Scan the material below for the word "three", then copy every line in which it appears.

Given data ->

______

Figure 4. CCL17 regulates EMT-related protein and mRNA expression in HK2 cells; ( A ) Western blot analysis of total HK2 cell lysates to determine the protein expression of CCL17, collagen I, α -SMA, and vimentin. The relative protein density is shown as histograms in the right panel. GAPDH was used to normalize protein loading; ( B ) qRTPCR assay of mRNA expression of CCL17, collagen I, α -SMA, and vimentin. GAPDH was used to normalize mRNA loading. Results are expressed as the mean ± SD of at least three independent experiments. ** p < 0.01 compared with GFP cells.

______

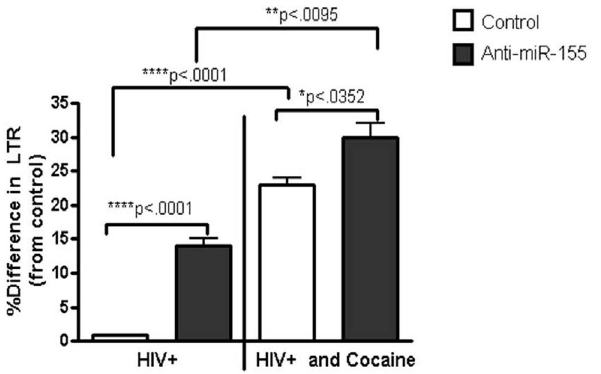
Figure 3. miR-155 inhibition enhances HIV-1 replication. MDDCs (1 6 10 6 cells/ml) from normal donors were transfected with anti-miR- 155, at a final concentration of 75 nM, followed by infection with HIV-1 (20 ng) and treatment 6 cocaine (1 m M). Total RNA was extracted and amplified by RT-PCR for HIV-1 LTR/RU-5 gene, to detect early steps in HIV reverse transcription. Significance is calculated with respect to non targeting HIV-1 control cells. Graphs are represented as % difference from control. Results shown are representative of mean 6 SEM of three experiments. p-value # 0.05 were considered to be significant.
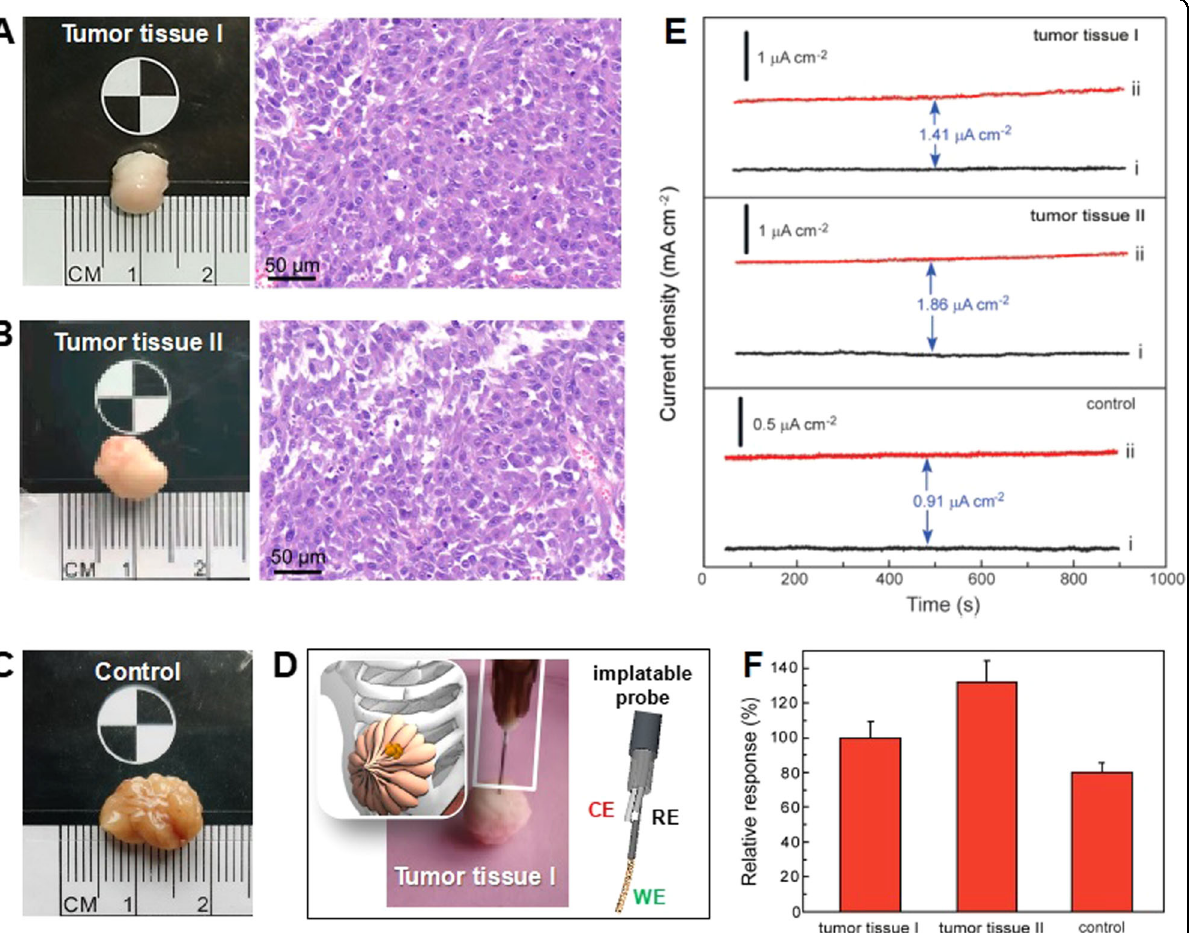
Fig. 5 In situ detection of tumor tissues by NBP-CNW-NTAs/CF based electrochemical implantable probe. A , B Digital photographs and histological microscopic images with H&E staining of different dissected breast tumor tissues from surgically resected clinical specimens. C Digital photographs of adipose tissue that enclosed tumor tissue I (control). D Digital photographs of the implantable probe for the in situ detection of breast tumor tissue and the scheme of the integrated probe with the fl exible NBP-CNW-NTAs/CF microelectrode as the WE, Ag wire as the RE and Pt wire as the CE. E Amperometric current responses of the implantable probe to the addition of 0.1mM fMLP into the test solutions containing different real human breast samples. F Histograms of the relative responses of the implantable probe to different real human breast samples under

______

Response area ->
Figure 4. CCL17 regulates EMT-related protein and mRNA expression in HK2 cells; ( A ) Western blot analysis of total HK2 cell lysates to determine the protein expression of CCL17, collagen I, α -SMA, and vimentin. The relative protein density is shown as histograms in the right panel. GAPDH was used to normalize protein loading; ( B ) qRTPCR assay of mRNA expression of CCL17, collagen I, α -SMA, and vimentin. GAPDH was used to normalize mRNA loading. Results are expressed as the mean ± SD of at least three independent experiments. ** p < 0.01 compared with GFP cells.
Figure 3. miR-155 inhibition enhances HIV-1 replication. MDDCs (1 6 10 6 cells/ml) from normal donors were transfected with anti-miR- 155, at a final concentration of 75 nM, followed by infection with HIV-1 (20 ng) and treatment 6 cocaine (1 m M). Total RNA was extracted and amplified by RT-PCR for HIV-1 LTR/RU-5 gene, to detect early steps in HIV reverse transcription. Significance is calculated with respect to non targeting HIV-1 control cells. Graphs are represented as % difference from control. Results shown are representative of mean 6 SEM of three experiments. p-value # 0.05 were considered to be significant.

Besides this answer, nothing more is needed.